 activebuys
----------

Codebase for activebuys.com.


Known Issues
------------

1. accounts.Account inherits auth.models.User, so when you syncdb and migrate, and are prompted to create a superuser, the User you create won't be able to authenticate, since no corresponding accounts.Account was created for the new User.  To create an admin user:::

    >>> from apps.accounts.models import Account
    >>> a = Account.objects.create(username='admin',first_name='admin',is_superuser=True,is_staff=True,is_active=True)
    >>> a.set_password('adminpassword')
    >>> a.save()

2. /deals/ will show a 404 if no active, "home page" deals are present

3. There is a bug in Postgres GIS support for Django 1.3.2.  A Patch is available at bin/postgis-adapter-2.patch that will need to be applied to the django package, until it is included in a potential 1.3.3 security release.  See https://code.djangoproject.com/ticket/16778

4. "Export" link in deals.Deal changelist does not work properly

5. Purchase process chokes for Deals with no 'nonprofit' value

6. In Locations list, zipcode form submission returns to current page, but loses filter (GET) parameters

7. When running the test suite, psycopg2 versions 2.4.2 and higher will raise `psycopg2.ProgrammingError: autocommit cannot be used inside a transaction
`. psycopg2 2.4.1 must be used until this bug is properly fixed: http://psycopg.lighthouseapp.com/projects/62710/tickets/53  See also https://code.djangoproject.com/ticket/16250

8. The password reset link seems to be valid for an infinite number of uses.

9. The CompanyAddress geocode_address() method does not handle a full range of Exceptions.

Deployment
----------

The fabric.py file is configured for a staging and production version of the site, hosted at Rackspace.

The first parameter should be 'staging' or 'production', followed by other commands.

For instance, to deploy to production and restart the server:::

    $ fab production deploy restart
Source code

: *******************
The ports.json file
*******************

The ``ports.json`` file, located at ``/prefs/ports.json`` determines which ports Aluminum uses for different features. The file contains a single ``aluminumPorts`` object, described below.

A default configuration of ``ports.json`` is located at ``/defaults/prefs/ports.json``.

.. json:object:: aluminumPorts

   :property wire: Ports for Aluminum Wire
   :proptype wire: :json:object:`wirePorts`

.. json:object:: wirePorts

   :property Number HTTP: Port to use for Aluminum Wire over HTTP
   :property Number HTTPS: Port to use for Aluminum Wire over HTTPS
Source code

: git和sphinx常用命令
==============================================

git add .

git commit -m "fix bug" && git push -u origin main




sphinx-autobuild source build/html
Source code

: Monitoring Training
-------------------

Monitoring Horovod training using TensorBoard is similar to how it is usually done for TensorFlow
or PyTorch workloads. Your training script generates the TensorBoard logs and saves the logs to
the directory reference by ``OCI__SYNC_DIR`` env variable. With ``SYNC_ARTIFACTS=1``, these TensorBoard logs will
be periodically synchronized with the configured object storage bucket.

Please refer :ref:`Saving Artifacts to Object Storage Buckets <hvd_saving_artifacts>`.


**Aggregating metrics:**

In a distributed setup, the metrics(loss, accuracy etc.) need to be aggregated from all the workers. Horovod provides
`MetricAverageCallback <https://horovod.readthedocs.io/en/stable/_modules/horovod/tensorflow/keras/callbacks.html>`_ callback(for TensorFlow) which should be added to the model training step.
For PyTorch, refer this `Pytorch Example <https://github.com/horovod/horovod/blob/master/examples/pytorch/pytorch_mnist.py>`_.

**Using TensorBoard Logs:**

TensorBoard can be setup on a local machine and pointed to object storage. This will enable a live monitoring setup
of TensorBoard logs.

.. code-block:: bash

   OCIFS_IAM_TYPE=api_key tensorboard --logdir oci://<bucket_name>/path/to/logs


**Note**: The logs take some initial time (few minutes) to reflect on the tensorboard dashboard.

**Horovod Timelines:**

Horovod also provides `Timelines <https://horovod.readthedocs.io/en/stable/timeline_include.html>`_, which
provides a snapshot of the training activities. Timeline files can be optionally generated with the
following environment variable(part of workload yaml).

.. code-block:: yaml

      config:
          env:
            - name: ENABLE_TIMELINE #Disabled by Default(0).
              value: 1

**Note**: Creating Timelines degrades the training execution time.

□ □ □

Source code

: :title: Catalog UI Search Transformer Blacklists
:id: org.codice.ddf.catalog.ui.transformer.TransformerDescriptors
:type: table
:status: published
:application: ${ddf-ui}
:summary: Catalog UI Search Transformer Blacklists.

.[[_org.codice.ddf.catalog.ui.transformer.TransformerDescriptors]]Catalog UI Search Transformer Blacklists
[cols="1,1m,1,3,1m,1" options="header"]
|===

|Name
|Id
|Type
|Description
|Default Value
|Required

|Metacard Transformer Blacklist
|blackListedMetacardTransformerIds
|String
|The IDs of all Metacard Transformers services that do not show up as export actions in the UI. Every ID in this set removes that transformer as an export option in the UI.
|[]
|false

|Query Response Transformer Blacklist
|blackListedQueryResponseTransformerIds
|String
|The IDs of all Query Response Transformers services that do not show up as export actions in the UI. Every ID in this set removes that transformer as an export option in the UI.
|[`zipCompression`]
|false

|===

□ □ □

Going back to the entries above, set down exactly the lines that begin at the one with "be periodically synchronized" and end at the one with "training execution time.", both included, and nothing else.

SOLVED EXERCISE:
be periodically synchronized with the configured object storage bucket.

Please refer :ref:`Saving Artifacts to Object Storage Buckets <hvd_saving_artifacts>`.


**Aggregating metrics:**

In a distributed setup, the metrics(loss, accuracy etc.) need to be aggregated from all the workers. Horovod provides
`MetricAverageCallback <https://horovod.readthedocs.io/en/stable/_modules/horovod/tensorflow/keras/callbacks.html>`_ callback(for TensorFlow) which should be added to the model training step.
For PyTorch, refer this `Pytorch Example <https://github.com/horovod/horovod/blob/master/examples/pytorch/pytorch_mnist.py>`_.

**Using TensorBoard Logs:**

TensorBoard can be setup on a local machine and pointed to object storage. This will enable a live monitoring setup
of TensorBoard logs.

.. code-block:: bash

   OCIFS_IAM_TYPE=api_key tensorboard --logdir oci://<bucket_name>/path/to/logs


**Note**: The logs take some initial time (few minutes) to reflect on the tensorboard dashboard.

**Horovod Timelines:**

Horovod also provides `Timelines <https://horovod.readthedocs.io/en/stable/timeline_include.html>`_, which
provides a snapshot of the training activities. Timeline files can be optionally generated with the
following environment variable(part of workload yaml).

.. code-block:: yaml

      config:
          env:
            - name: ENABLE_TIMELINE #Disabled by Default(0).
              value: 1

**Note**: Creating Timelines degrades the training execution time.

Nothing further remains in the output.